Ansonsten wird die Buchbranche keinesfalls aussterben, sondern sich im Zuge der Digitalisierung auch selbst wandeln. Bücher sind längst nicht mehr nur ausschließlich analoge Medien, denn inzwischen gibt es durch eBooks auch die Möglichkeit, Geschichten digital zu konsumieren. Auch die Vermarktung von Büchern, ganz gleich ob von analogen Büchern oder eBooks, verlagert sich zunehmend ins Internet und auf die Social Media Plattformen. Meine Generation lässt sich vermutlich eher seltener in der Buchhandlung vor Ort beraten, sondern liest Bücher, die auf Instagram empfohlen wurden. Aber an der Tatsache, dass zahlreiche Menschen leidenschaftlich gerne lesen und viele davon auch lieber zum klassischen Buch anstelle des eBook-Readers greifen, wird sich in meinen Augen auch in Zukunft nichts ändern. 

 

Hast du Tipps für diejenigen, die selbst gerne in der Verlagsbranche Fuß fassen wollen?

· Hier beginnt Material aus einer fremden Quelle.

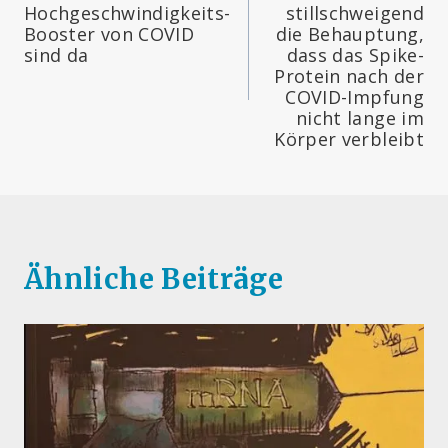
Hochgeschwindigkeits-
stillschweigend
Booster von COVID
die Behauptung,
sind da
dass das Spike-
Protein nach der
COVID-Impfung
nicht lange im
Körper verbleibt
Ähnliche Beiträge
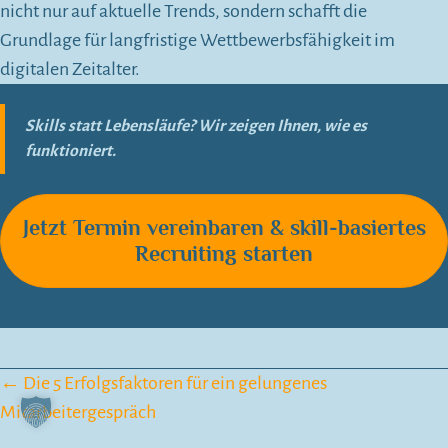
nicht nur auf aktuelle Trends, sondern schafft die
Grundlage für langfristige Wettbewerbsfähigkeit im
digitalen Zeitalter.
Skills statt Lebensläufe? Wir zeigen Ihnen, wie es
funktioniert.
Jetzt Termin vereinbaren & skill-basiertes
Recruiting starten
Posts
← Die 5 Erfolgsfaktoren für ein gelungenes
Mitarbeitergespräch
navigation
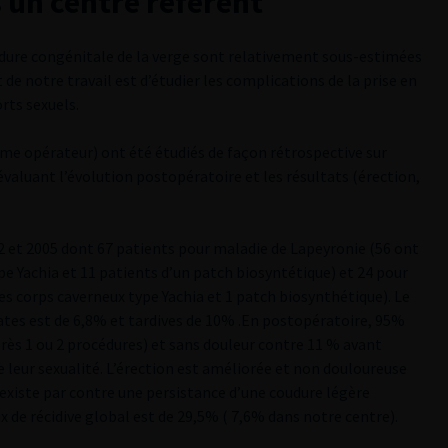
 un centre référent
udure congénitale de la verge sont relativement sous-estimées
e notre travail est d’étudier les complications de la prise en
orts sexuels.
me opérateur) ont été étudiés de façon rétrospective sur
valuant l’évolution postopératoire et les résultats (érection,
2 et 2005 dont 67 patients pour maladie de Lapeyronie (56 ont
pe Yachia et 11 patients d’un patch biosyntétique) et 24 pour
es corps caverneux type Yachia et 1 patch biosynthétique). Le
tes est de 6,8% et tardives de 10% .En postopératoire, 95%
rès 1 ou 2 procédures) et sans douleur contre 11 % avant
e leur sexualité. L’érection est améliorée et non douloureuse
existe par contre une persistance d’une coudure légère
x de récidive global est de 29,5% ( 7,6% dans notre centre).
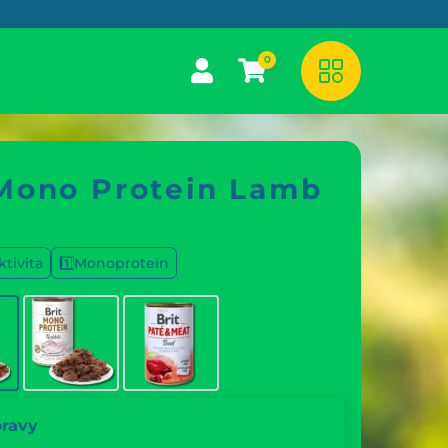
0
 Mono Protein Lamb
tivita
1️⃣Monoproteín
pravy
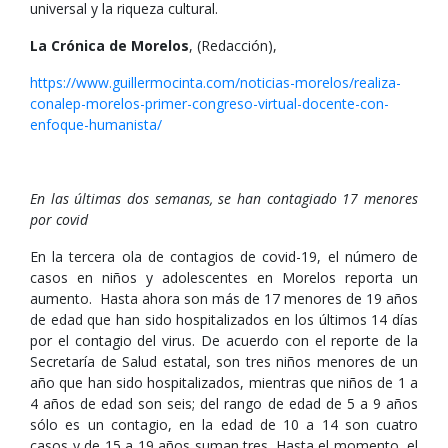
universal y la riqueza cultural.
La Crónica de Morelos
, (Redacción),
https://www.guillermocinta.com/noticias-morelos/realiza-
conalep-morelos-primer-congreso-virtual-docente-con-
enfoque-humanista/
En las últimas dos semanas, se han contagiado 17 menores
por covid
En la tercera ola de contagios de covid-19, el número de
casos en niños y adolescentes en Morelos reporta un
aumento. Hasta ahora son más de 17 menores de 19 años
de edad que han sido hospitalizados en los últimos 14 días
por el contagio del virus. De acuerdo con el reporte de la
Secretaría de Salud estatal, son tres niños menores de un
año que han sido hospitalizados, mientras que niños de 1 a
4 años de edad son seis; del rango de edad de 5 a 9 años
sólo es un contagio, en la edad de 10 a 14 son cuatro
casos y de 15 a 19 años suman tres. Hasta el momento, el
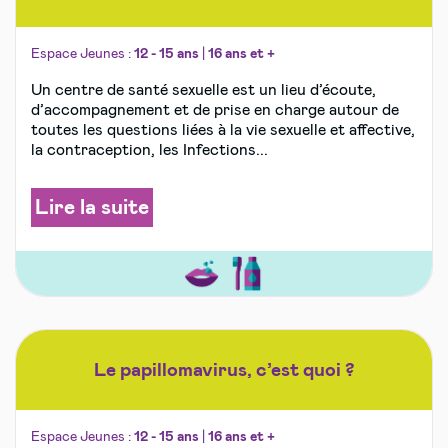
Espace Jeunes :
12 - 15 ans
|
16 ans et +
Un centre de santé sexuelle est un lieu d’écoute,
d’accompagnement et de prise en charge autour de
toutes les questions liées à la vie sexuelle et affective,
la contraception, les Infections...
Lire la suite
Le papillomavirus, c’est quoi ?
Espace Jeunes :
12 - 15 ans
|
16 ans et +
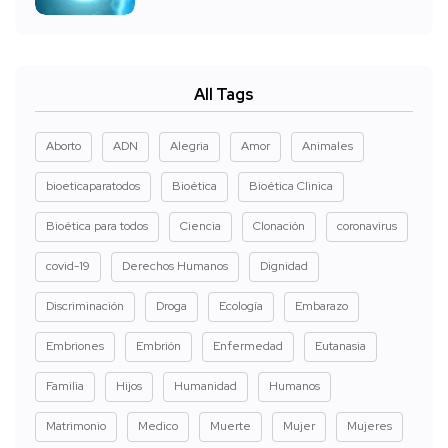
All Tags
Aborto
ADN
Alegria
Amor
Animales
bioeticaparatodos
Bioética
Bioética Clinica
Bioética para todos
Ciencia
Clonación
coronavirus
covid-19
Derechos Humanos
Dignidad
Discriminación
Droga
Ecología
Embarazo
Embriones
Embrión
Enfermedad
Eutanasia
Familia
Hijos
Humanidad
Humanos
Matrimonio
Medico
Muerte
Mujer
Mujeres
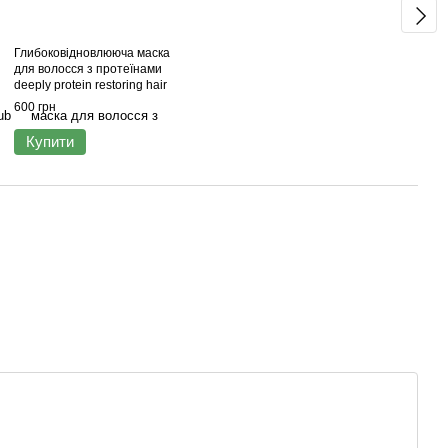
Глибоковідновлююча маска
для волосся з протеїнами
deeply protein restoring hair
mask 300 мл
600 грн
Купити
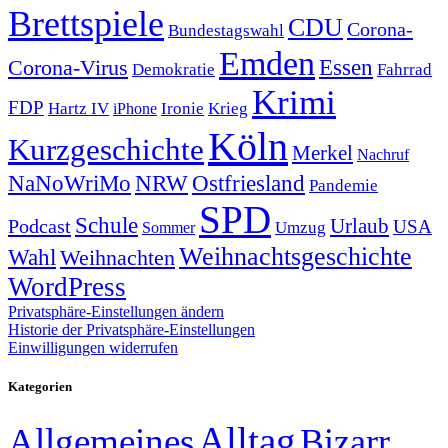
Brettspiele
CDU
Corona-
Bundestagswahl
Emden
Corona-Virus
Essen
Demokratie
Fahrrad
Krimi
FDP
Hartz IV
Krieg
Ironie
iPhone
Köln
Kurzgeschichte
Merkel
Nachruf
NRW
Ostfriesland
NaNoWriMo
Pandemie
SPD
Schule
Urlaub
Podcast
USA
Sommer
Umzug
Weihnachtsgeschichte
Wahl
Weihnachten
WordPress
Privatsphäre-Einstellungen ändern
Historie der Privatsphäre-Einstellungen
Einwilligungen widerrufen
Kategorien
Alltag
Allgemeines
Bizarr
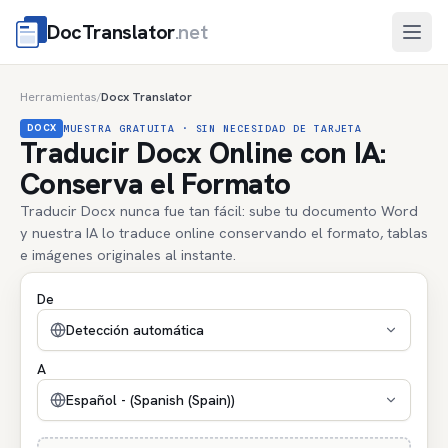
DocTranslator
.net
Abri
Herramientas
Docx Translator
/
DOCX
MUESTRA GRATUITA · SIN NECESIDAD DE TARJETA
Traducir Docx Online con IA:
Conserva el Formato
Traducir Docx nunca fue tan fácil: sube tu documento Word
y nuestra IA lo traduce online conservando el formato, tablas
e imágenes originales al instante.
De
Detección automática
A
Español - (Spanish (Spain))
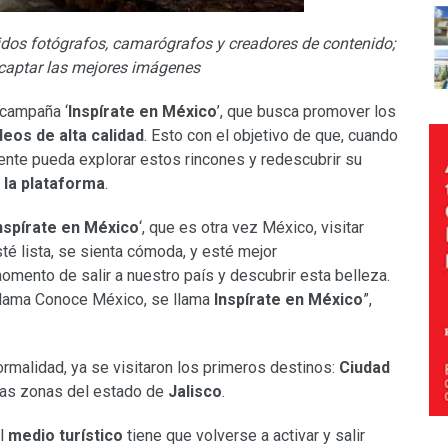
dos fotógrafos, camarógrafos y creadores de contenido;
a captar las mejores imágenes
 campaña ‘
Inspírate en México
’, que busca promover los
deos de alta calidad
. Esto con el objetivo de que, cuando
gente pueda explorar estos rincones y redescubrir su
 la plataforma
.
Inspírate en México
‘, que es otra vez México, visitar
té lista, se sienta cómoda, y esté mejor
ento de salir a nuestro país y descubrir esta belleza.
 llama Conoce México, se llama
Inspírate en México
”,
ormalidad, ya se visitaron los primeros destinos:
Ciudad
nas zonas del estado de
Jalisco
.
el
medio turístico
tiene que volverse a activar y salir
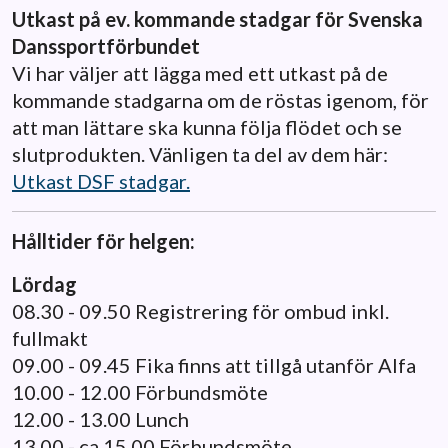
Utkast på ev. kommande stadgar för Svenska
Danssportförbundet
Vi har väljer att lägga med ett utkast på de
kommande stadgarna om de röstas igenom, för
att man lättare ska kunna följa flödet och se
slutprodukten. Vänligen ta del av dem här:
Utkast DSF stadgar.
Hålltider för helgen:
Lördag
08.30 - 09.50 Registrering för ombud inkl.
fullmakt
09.00 - 09.45 Fika finns att tillgå utanför Alfa
10.00 - 12.00 Förbundsmöte
12.00 - 13.00 Lunch
13.00 - ca 15.00 Förbundsmöte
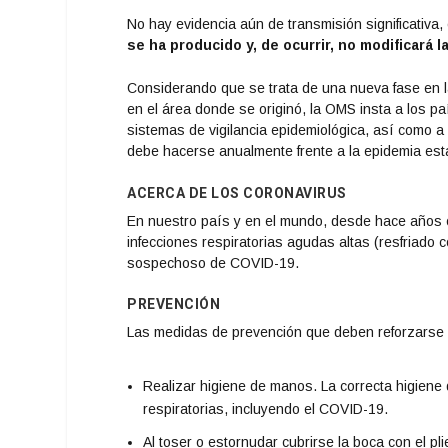
No hay evidencia aún de transmisión significativa, 
se ha producido y, de ocurrir, no modificará l
Considerando que se trata de una nueva fase en la
en el área donde se originó, la OMS insta a los p
sistemas de vigilancia epidemiológica, así como a
debe hacerse anualmente frente a la epidemia esta
ACERCA DE LOS CORONAVIRUS
En nuestro país y en el mundo, desde hace años ci
infecciones respiratorias agudas altas (resfriado
sospechoso de COVID-19.
PREVENCIÓN
Las medidas de prevención que deben reforzarse p
Realizar higiene de manos. La correcta higien
respiratorias, incluyendo el COVID-19.
Al toser o estornudar cubrirse la boca con el p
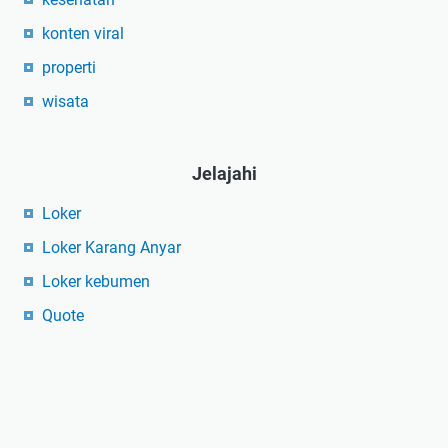
konten viral
properti
wisata
Jelajahi
Loker
Loker Karang Anyar
Loker kebumen
Quote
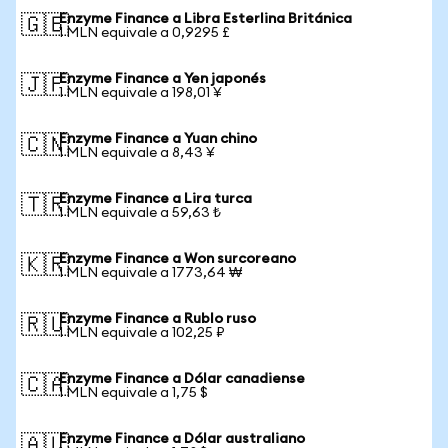
Enzyme Finance a Libra Esterlina Británica
🇬🇧
1 MLN equivale a 0,9295 £
Enzyme Finance a Yen japonés
🇯🇵
1 MLN equivale a 198,01 ¥
Enzyme Finance a Yuan chino
🇨🇳
1 MLN equivale a 8,43 ¥
Enzyme Finance a Lira turca
🇹🇷
1 MLN equivale a 59,63 ₺
Enzyme Finance a Won surcoreano
🇰🇷
1 MLN equivale a 1773,64 ₩
Enzyme Finance a Rublo ruso
🇷🇺
1 MLN equivale a 102,25 ₽
Enzyme Finance a Dólar canadiense
🇨🇦
1 MLN equivale a 1,75 $
Enzyme Finance a Dólar australiano
🇦🇺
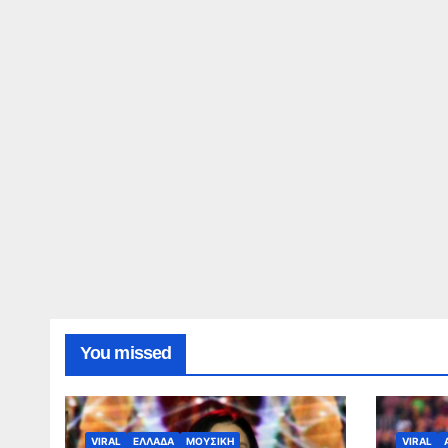
You missed
VIRAL
ΕΛΛΑΔΑ
ΜΟΥΣΙΚΗ
VIRAL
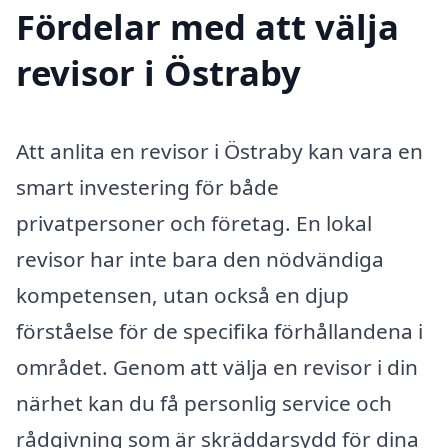
Fördelar med att välja
revisor i Östraby
Att anlita en revisor i Östraby kan vara en
smart investering för både
privatpersoner och företag. En lokal
revisor har inte bara den nödvändiga
kompetensen, utan också en djup
förståelse för de specifika förhållandena i
området. Genom att välja en revisor i din
närhet kan du få personlig service och
rådgivning som är skräddarsydd för dina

Da an dem Entstehungsprozess eines Buches unterschiedlichste Abteilungen beteiligt sind, würde ich empfehlen, dass man sich zuerst überlegt für was genau man sich interessiert. Je nachdem, in welcher Abteilung des Verlages man arbeiten möchte, gibt es dann natürlich verschiedene Voraussetzungen, so braucht man im Lektorat häufig ein sprachwissenschaftliches Studium, wie beispielsweise Germanistik. Doch in anderen Abteilungen, ob nun in der Presseabteilung oder im Vertrieb, sind dann eben völlig andere Kompetenzen, Studiengänge oder Ausbildungen gefragt. Das ist jedoch von Verlag zu Verlag unterschiedlich, daher würde ich jedem raten, sich vorab einfach mal über die jeweiligen Verlage sowie deren Abteilungen zu informieren, die für einen selbst in Betracht kommen. 

Ansonsten ist Verlagsbranche relativ offen in dem Sinne, dass man auf unterschiedlichste Arten und Wege dort hinkommen kann. Dem Volontariat im Verlag geht meistens ein Bachelorstudium voraus, es gibt aber natürlich auch Ausbildungen wie die zur Medienkauffrau oder zum Medienkaufmann, die man ebenfalls in einem Verlag absolvieren kann. Dies ist insbesondere dann empfehlenswert, wenn man vielleicht noch gar nicht so richtig weiß, in welcher Abteilung man gerne arbeiten möchte.

Außerdem würde ich sagen: auch mutig sein, sich initiativ zu bewerben! Am wichtigsten ist es einfach, kommunikativ und offen zu sein und Interesse an den Themen mitzubringen, die der Verlag herausgibt, der Rest ist dann wie in vielen anderen Berufen auch „learning by doing“. 

Abschließend kann ich aber auch versichern, dass Verlage nicht nur für Leseratten, sondern auch für alle anderen ein spannender Arbeitgeber sind. Es gibt zahlreiche Verlage die sich mit ganz unterschiedlichen Themen beschäftigen. So haben sich die einen auf Kochbücher spezialisiert, andere wiederum auf Finanzratgeber, und und und… Man muss also nicht immer ein Bücherwurm sein, um in der Verlagsbranche Fuß zu fassen. Solange man sich inhaltlich für die Themen des Verlages begeistert und sich ein zumindest für das Buch als Medium an sich interessiert, ist das Verlagswesen ein Arbeitgeber, den jeder und jede definitiv in Betracht ziehen kann!